Prosecutor Jaafar al-Moussawi said he learned that Saddam's health had become "unstable because of the hunger strike" during a visit to the U.S.-run prison where the former ruler and his seven fellow defendants are held.
Al-Moussawi said the feeding tube has stabilized Saddam's health and the former president is expected to appear in court as scheduled this week. Saddam is not scheduled to appear Monday, when the trial resumes after a two-week break, because that is the day that other defendants are to give their final summations.
Saddam and seven co-defendants have been on trial since Oct. 19 in the deaths of Shiite Muslims after a crackdown in the town of Dujail, which was launched after an assassination attempt there in 1982. They could receive the death penalty — by hanging — if convicted.
Saddam's lawyer Khalil al-Dulaimi said none of the defendants nor their lawyers would appear Monday unless the court "meets the minimum requirement ensuring a fair trial for the defendants."
Al-Dulaimi told The Associated Press that Saddam was "in high spirits and his health very good" despite the hunger strike.
Officials say Saddam and three other detainees have been refusing food since the evening meal of July 7 but have been drinking coffee and sweet tea. Authorities also say the 69-year-old former Iraqi president has been advised by "medical professionals" of the dangers of not eating.
"He's continuing to refuse meals," said Lt. Col. Keir-Kevin Curry, a spokesman for the U.S. detention command. "He remains in coalition care and custody, and we're providing appropriate medical care."
U.S. officials have not identified the others who are refusing food, but defense lawyers say they are co-defendants Barzan Ibrahim, Saddam's half brother; former Vice President Taha Yassin Ramadan and Awad al-Bandar.
The hunger strike was launched to demand better security for the defense team. Three of them have been assassinated since the trial began, most recently Khamis al-Obeidi who was abducted and slain June 21.
The defense team blamed the killing on Shiite militiamen and announced it would boycott the trial in protest over the lack of security.
Chief Judge Raouf Abdel-Rahman suspended the proceedings July 11 and warned that if the defense does not appear Monday, he will appoint other attorneys to make the final summations.
Al-Bandar and Ramadan were to make final arguments Monday, followed by Saddam and Barzan. The four other lawyers have already presented their summations. Following summations, the trial will be suspended while the five-judge panel deliberates a verdict.
The verdict is expected by mid-August. Saddam is also due to stand trial Aug. 21 for a crackdown against the Kurds in the 1980s during which an estimated 100,000 Kurds were killed.
Security had been a contentious issue even before the current trial began.
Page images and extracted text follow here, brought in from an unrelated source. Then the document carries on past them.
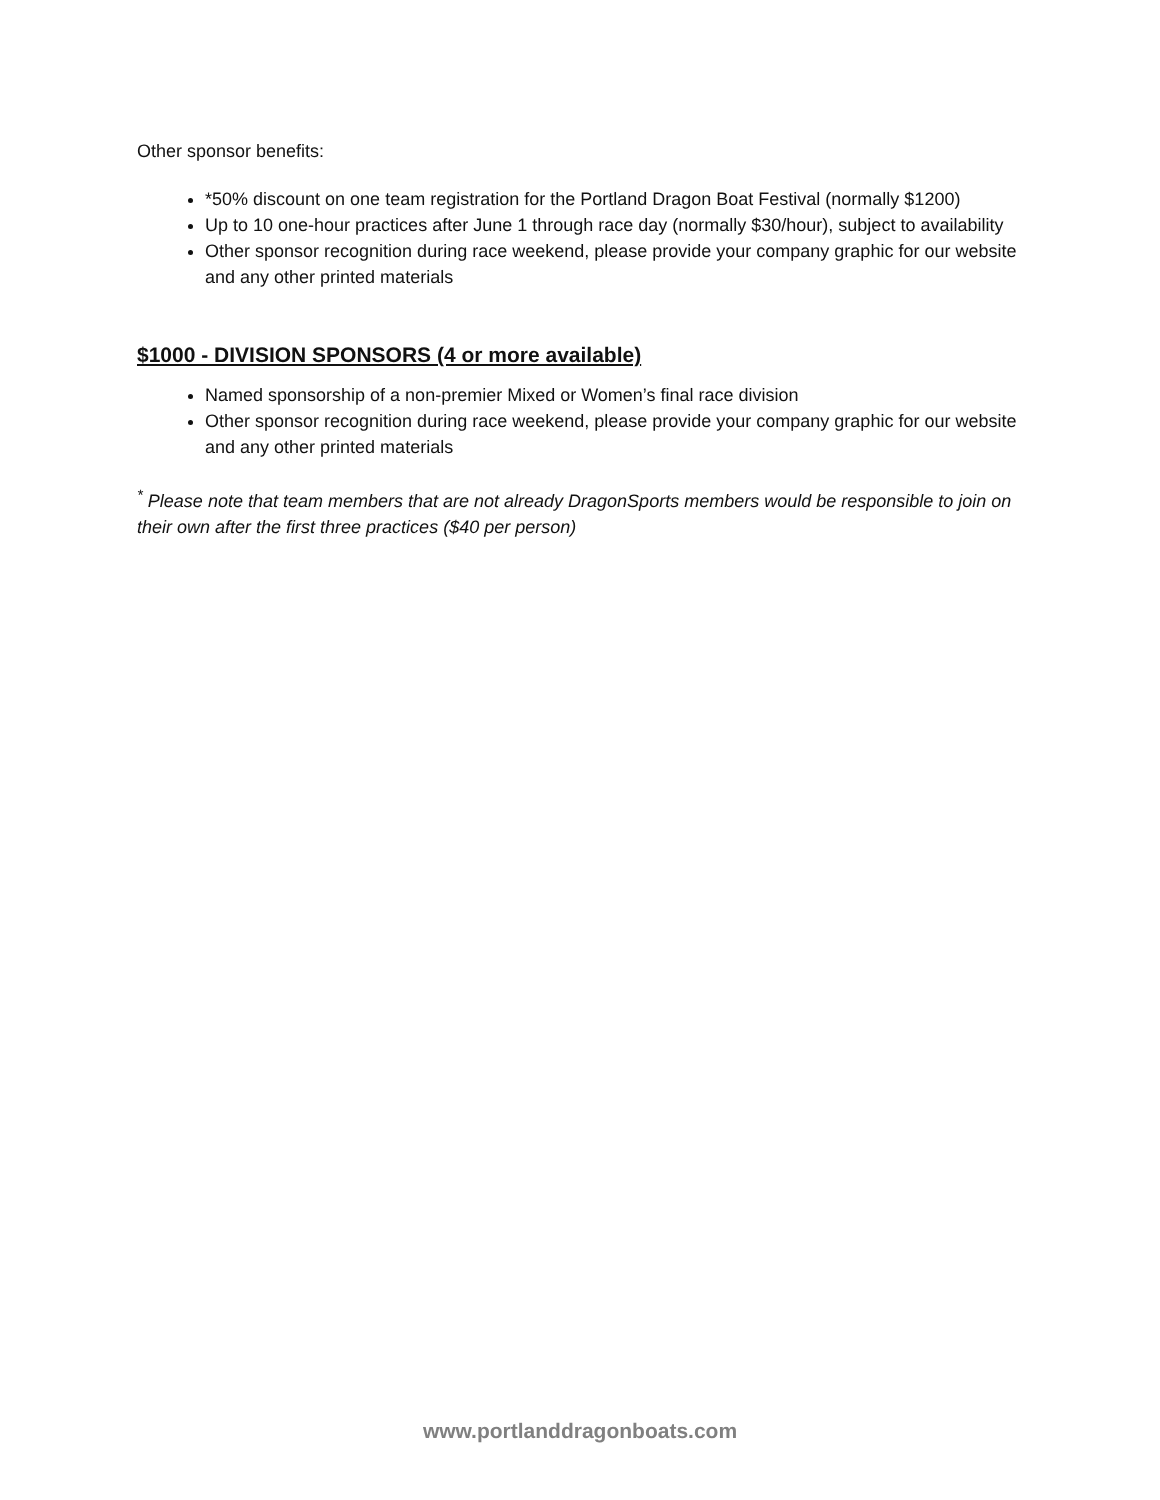Other sponsor benefits:
*50% discount on one team registration for the Portland Dragon Boat Festival (normally $1200)
Up to 10 one-hour practices after June 1 through race day (normally $30/hour), subject to availability
Other sponsor recognition during race weekend, please provide your company graphic for our website and any other printed materials
$1000 - DIVISION SPONSORS (4 or more available)
Named sponsorship of a non-premier Mixed or Women’s final race division
Other sponsor recognition during race weekend, please provide your company graphic for our website and any other printed materials
<sup>*</sup> Please note that team members that are not already DragonSports members would be responsible to join on their own after the first three practices ($40 per person)
www.portlanddragonboats.com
Some human rights organizations had questioned whether a fair trial could be held in a country wracked by bombings, killings and armed insurgency — some of it fanned by the former president's supporters.
U.S. and Iraqi officials brushed off such criticism and insisted that Saddam should face justice before his own people for the suffering caused by his totalitarian regime.
Court spokesman Raid Juhi said the defense had rejected an offer of the same security provided to the judges and prosecution lawyers: residence inside the Green Zone, the fortified Baghdad neighborhood where the court is located.
But the trial has been dogged by other problems, including boisterous behavior by Saddam and his half brother. The first chief judge, Rizgar Mohammed Amin, stepped down in January after complaints of political interference and criticism that he failed to control the proceedings.
Abdel-Rahman has been strict with the defendants and lawyers, throwing some of them out of court on occasion and ordering to silence Barzan for speaking without permission.